University of California San Francisco, San Francisco, CA, USA.
Resident stem cells in skeletal muscle (MuSCs) express the transcription factor paired box protein 7 (Pax7) and repair injured muscle. Previous studies have reported MuSC depletion after long-term denervation, possibly explaining the irreversibility of denervation atrophy, but did not quantify Pax7+ cells and did not perform functional studies. It remains unknown to what extent MuSC depletion limits recovery after delayed reinnervation.

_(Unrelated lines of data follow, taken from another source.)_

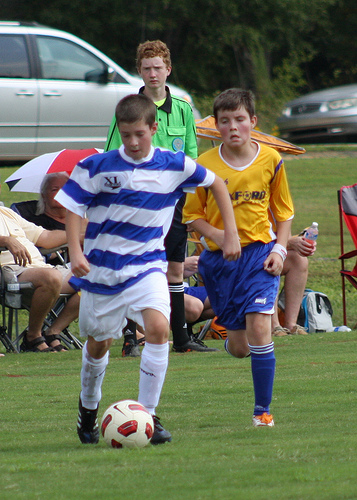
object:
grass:
[0, 144, 356, 499]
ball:
[99, 398, 155, 452]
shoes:
[75, 391, 101, 445]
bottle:
[300, 221, 319, 257]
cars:
[0, 18, 203, 161]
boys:
[181, 86, 295, 428]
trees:
[213, 1, 271, 96]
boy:
[64, 92, 243, 446]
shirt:
[52, 143, 216, 295]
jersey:
[181, 141, 296, 253]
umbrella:
[2, 148, 104, 195]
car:
[275, 84, 356, 146]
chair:
[336, 186, 356, 331]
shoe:
[251, 411, 274, 426]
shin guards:
[79, 340, 109, 411]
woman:
[34, 171, 145, 347]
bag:
[299, 290, 333, 335]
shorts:
[195, 238, 280, 332]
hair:
[114, 94, 156, 132]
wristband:
[269, 242, 288, 263]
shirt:
[103, 84, 198, 160]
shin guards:
[245, 342, 277, 415]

Determining whether MuSCs in denervated muscle survive and retain regenerative ability would direct future approaches to muscle regeneration in denervation injuries.
A 4mm segment of the left sciatic nerve in three C57Bl6 mice was removed. After three months, the bilateral lower leg muscles were harvested, weighed, and flow cytometry was used to deplete Sca-1/CD31/CD45 and select calcein/VCAM/ITGA7 cells. Pax7 staining confirmed MuSC identity.
Tibialis anterior muscles weighed 11.9±0.6mg following denervation compared with 49.5±2.5mg (p<0.0001). Two distinct populations of MuSCs expressing either high levels of VCAM (VCAMhigh) or ITGA7 (ITGA7high) were observed. ITGA7high cells were relatively larger than VCAMhigh cells (Figure). >90% of MuSCs isolated from muscles expressed Pax7. Denervated MuSCs expressed higher levels of VCAM. MuSCs as a percentage of total sorted cells was 37.7±7.0% in denervated legs vs. 30.8±3.7% in controls, p<0.23.
Muscle denervation alters MuSC phenotype from quiescence towards activation. Resident MuSCs increase in number 3 months after denervation, and may retain intrinsic regenerative capacity.